Non-functional requirements

This entry is part 4 of 8 in the series Design Principles

Focus: Functionality
Description: Make sure system meets even the unstated requirements!

If you are dealing with a customer with little experience of specifying software requirements, they are likely to only include functional requirements in the specification. They will likely leave out most or all of the non-functional requirements. I’m not talking about things that doesn’t work, I’m referring to a requirements that does not directly specify functionality the system should provide, but instead specify how the system should be, describing a quality of the system. These requirements, even though often unstated, are often crucial to the eventual success of the system.

Most of our other system properties are non-functional in nature, and thus I’m arguing that capturing these non-functional requirements are the key to actually providing the customer with a high-quality system, making it functional by design.

If we’re building a web-shop, there’s likely a requirement to send each order to the warehouse for picking. This is an entirely functional requirement. There could be multiple unstated non-functional requirements hidden in this requirement.

  • It does not say what delays would be acceptable (from the customer placing the order to it being available for picking in the warehouse) – a non-functional requirement related to performance.
  • It also might not say anything about the importance of not crashing or stalling upon trying to import an incomplete order (say one without an OK delivery address, or for obsolete items) – a non-functional requirement related to robustness.

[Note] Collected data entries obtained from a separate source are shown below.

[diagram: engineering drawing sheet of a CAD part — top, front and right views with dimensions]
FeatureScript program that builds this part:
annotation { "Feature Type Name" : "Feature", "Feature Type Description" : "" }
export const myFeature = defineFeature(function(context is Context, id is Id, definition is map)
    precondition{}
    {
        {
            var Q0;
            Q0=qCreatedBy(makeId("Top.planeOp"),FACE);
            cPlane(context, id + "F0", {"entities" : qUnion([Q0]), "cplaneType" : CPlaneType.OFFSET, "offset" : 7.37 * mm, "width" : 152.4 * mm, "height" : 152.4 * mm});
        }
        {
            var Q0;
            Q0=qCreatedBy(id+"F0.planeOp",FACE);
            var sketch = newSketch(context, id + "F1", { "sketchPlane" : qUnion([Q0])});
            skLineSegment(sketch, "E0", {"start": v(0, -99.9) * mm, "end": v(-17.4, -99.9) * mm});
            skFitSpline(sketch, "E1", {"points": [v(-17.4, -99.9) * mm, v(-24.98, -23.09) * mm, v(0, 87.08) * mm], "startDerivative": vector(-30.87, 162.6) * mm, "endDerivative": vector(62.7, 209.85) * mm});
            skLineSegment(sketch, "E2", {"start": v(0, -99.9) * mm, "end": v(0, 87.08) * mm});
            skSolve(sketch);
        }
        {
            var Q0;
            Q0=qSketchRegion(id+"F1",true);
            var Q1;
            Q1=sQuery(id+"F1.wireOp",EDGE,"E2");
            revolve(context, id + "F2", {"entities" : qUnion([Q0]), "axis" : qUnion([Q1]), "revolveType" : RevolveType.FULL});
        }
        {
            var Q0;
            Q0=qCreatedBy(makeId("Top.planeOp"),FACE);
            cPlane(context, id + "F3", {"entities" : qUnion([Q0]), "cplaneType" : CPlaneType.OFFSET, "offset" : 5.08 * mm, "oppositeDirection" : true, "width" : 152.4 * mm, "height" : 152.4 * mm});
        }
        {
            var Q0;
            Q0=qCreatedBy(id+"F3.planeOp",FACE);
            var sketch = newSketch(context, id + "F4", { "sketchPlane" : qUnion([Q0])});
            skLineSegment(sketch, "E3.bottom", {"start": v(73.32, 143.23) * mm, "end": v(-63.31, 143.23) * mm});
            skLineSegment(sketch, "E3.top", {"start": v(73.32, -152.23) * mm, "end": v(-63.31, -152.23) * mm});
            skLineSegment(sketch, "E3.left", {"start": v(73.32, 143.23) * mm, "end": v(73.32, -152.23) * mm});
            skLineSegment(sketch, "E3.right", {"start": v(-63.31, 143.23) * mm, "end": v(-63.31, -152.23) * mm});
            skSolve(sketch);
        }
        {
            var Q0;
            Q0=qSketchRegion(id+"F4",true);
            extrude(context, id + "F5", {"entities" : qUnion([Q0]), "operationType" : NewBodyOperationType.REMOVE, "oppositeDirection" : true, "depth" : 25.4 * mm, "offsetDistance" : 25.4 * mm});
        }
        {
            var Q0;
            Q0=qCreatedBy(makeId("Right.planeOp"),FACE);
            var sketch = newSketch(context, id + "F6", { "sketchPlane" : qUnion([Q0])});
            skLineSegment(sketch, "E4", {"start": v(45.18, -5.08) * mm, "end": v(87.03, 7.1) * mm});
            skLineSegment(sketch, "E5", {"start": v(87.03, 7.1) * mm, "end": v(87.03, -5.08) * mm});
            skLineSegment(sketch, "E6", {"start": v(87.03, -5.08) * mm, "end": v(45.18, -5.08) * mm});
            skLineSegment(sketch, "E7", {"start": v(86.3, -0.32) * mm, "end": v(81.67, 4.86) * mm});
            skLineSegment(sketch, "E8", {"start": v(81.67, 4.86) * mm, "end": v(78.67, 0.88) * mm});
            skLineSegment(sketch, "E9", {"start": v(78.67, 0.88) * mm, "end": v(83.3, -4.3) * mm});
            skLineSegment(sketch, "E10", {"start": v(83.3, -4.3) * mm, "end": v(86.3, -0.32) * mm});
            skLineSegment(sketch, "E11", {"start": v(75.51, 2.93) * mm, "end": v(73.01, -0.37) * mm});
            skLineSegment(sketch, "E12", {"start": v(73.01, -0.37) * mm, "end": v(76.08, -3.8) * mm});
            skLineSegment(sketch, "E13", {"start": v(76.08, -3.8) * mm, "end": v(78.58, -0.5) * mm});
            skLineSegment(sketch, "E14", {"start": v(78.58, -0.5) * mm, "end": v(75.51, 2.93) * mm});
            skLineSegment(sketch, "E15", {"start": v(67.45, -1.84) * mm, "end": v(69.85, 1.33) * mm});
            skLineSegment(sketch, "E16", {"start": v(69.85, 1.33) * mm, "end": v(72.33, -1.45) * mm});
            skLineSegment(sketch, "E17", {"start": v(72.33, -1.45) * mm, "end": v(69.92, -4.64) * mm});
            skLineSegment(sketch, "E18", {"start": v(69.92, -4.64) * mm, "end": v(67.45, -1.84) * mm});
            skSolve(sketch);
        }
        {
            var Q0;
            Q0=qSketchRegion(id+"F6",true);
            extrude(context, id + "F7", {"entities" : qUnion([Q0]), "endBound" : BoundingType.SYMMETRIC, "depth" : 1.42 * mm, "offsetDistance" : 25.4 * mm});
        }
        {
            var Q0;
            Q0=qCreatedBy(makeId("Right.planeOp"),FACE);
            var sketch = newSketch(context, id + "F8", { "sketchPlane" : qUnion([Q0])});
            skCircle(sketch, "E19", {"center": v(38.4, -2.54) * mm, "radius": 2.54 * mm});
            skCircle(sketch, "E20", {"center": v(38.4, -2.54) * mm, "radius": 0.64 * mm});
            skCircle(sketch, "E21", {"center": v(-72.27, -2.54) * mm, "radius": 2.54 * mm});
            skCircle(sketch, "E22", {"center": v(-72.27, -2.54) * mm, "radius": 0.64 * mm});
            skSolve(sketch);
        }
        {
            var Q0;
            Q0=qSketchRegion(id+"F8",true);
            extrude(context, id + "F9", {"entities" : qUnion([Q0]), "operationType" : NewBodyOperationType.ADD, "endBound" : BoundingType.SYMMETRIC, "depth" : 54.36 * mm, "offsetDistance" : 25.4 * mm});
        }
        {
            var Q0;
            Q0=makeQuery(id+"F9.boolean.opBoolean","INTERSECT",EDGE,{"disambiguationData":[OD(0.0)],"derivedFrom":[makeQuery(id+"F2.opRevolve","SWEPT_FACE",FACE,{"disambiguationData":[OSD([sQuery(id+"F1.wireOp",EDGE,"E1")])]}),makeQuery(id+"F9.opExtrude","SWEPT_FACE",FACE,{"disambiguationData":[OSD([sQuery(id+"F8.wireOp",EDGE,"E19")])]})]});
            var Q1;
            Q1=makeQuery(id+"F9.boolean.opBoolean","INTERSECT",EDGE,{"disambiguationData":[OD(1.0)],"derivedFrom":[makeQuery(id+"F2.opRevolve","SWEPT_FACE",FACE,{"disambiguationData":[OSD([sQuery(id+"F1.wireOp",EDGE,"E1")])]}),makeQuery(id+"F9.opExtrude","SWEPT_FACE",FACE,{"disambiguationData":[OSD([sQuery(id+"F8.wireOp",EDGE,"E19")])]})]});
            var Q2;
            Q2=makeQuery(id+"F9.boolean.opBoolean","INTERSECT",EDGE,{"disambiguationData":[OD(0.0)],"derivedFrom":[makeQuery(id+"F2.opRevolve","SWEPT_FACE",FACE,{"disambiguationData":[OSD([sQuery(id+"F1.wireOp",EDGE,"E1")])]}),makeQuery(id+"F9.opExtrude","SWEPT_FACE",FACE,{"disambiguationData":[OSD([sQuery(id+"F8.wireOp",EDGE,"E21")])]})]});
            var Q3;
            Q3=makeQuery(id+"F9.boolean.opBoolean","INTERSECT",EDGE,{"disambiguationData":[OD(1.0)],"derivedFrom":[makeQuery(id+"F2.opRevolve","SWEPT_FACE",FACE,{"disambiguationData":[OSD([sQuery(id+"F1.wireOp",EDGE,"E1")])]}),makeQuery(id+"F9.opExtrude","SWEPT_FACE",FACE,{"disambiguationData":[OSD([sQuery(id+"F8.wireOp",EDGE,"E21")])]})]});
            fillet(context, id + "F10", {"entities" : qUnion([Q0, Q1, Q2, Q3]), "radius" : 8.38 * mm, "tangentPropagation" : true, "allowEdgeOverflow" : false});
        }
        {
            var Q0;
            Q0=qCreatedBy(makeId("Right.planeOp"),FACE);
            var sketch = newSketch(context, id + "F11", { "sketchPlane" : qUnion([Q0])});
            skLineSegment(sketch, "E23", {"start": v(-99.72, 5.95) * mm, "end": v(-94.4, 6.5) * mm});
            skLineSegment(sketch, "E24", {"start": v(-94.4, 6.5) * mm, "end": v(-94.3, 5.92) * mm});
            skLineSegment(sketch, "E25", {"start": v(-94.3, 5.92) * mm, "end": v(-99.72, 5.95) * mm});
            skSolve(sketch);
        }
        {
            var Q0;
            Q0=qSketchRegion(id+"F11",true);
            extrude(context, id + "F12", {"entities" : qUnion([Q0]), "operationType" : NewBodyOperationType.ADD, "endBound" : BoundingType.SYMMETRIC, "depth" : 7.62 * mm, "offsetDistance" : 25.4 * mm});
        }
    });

This web-shop system can comply completely to the functional requirements, but still infuriate the customer because it doesn’t fulfill the (unstated) non-functional requirements. Consider if it hangs when receiving a single incomplete order, blocking further order processing, needing manual intervention to restart, or if orders from the web-shop are being imported to the warehouse system at a rate far slower than the customers are placing them at the web shop during peak hours, causing unwanted delays in picking.

Obviously, the best would be if all requirements were stated, instead of unstated, but in my experience customers seldom includes non-functional requirements. Of course, that doesn’t stop them from being unhappy when the system does not meet the unstated requirements (“but it’s obvious this shouldn’t take this long!”)

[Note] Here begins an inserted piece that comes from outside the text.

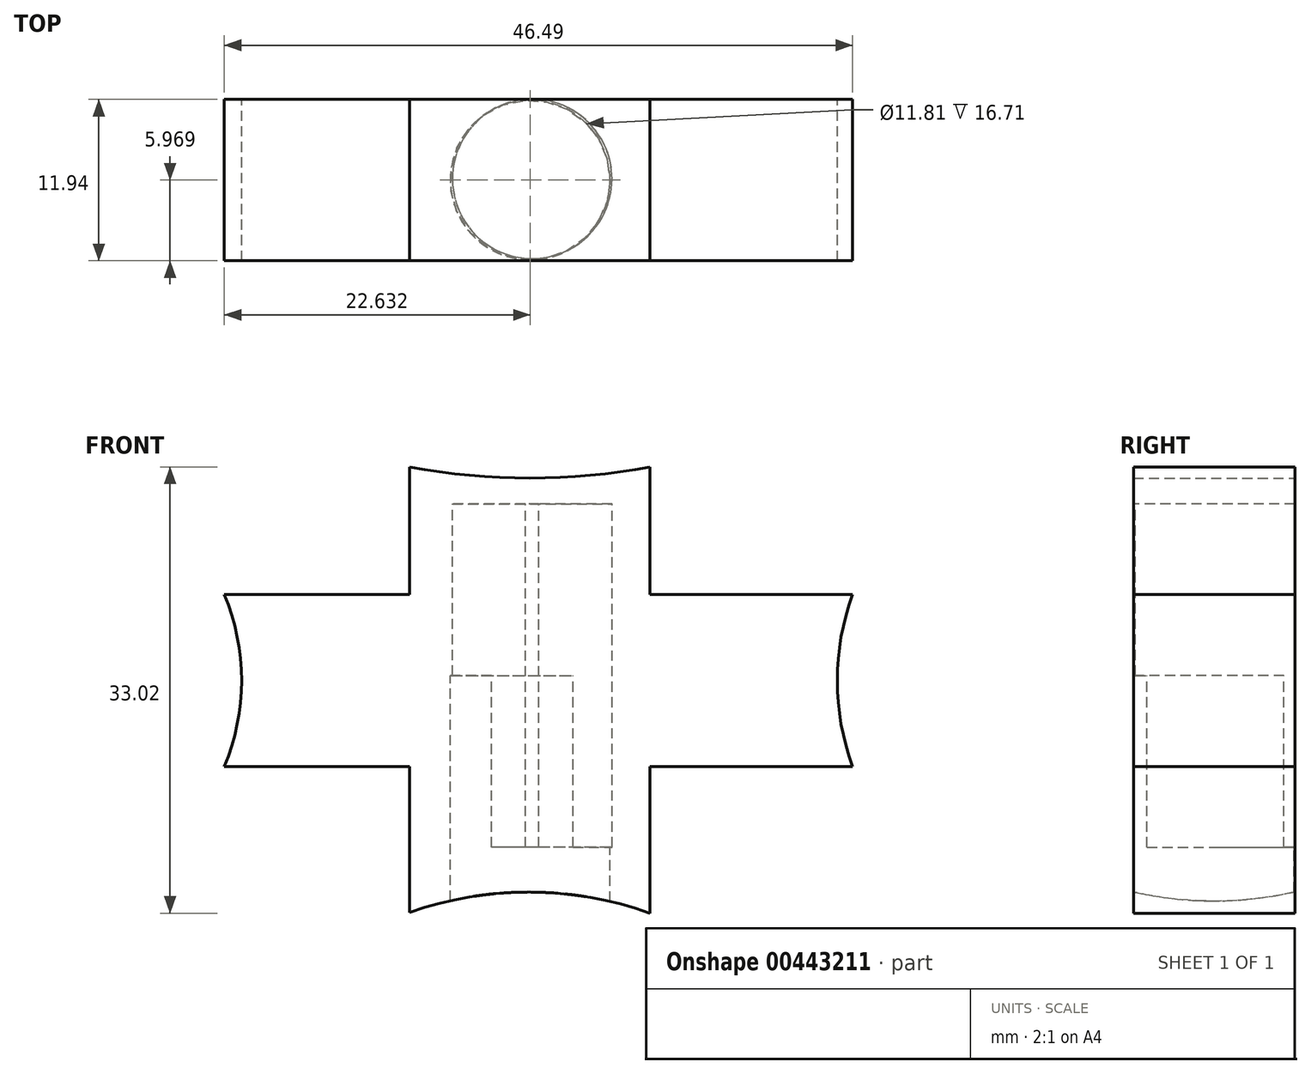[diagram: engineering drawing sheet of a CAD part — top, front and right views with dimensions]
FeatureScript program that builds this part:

Don’t underestimate the power of the stuffing

Possibly the customer hasn’t even fully considered all these details when you are starting to build the system. Since not all details are known in advance, you (or your team) will have to fill the gaps with some “stuffing”, when you get down to that level of detail. Very often this stuffing corresponds a great deal with any unstated non-functional requirements.

The quality of the stuffing you and your team fill the system with, will be directly proportional to your understanding of the problem (and problem domain), and also to your development experience. Yes, you can ask questions, but if you ask too many, you’ll start getting contradictory answers or annoy your customer who had the hope you would be able to take sensible action on your own.

Domain knowledge and experience will tell you when the customer says one thing but really means another. It will help you decide to make configurable those things that are likely to change (even if the customer didn’t explicitly tell you so). It will help you make the right decisions, and guide your development towards a system that is not merely implementing each requirement, but is functional by design, and where our other system properties have been considered, and added in an amount appropriate for the system you are building.

The importance of experience and domain knowledge should not be underestimated! A team of developers, lacking either experience or domain knowledge are likely to get several things wrong at first. A team lacking both are more or less guaranteed to get most things wrong, and are even unlikely to ever get a moderately complex system to a point where it’s mostly working. This is because the inexperienced team hasn’t yet learned to consider the unstated non-functional requirements, but hopes to achieve full functionality by more or less independently working their way through implementing the requirements to the letter, one by one.

This reminds me of an assignment in programming class at university, where we were implementing a text editor, and had a requirement to warn the user of unsaved changes if he tried to exit. Some students then simply let the editor exit with a message like “Warning, you had unsaved changes” printed on the console.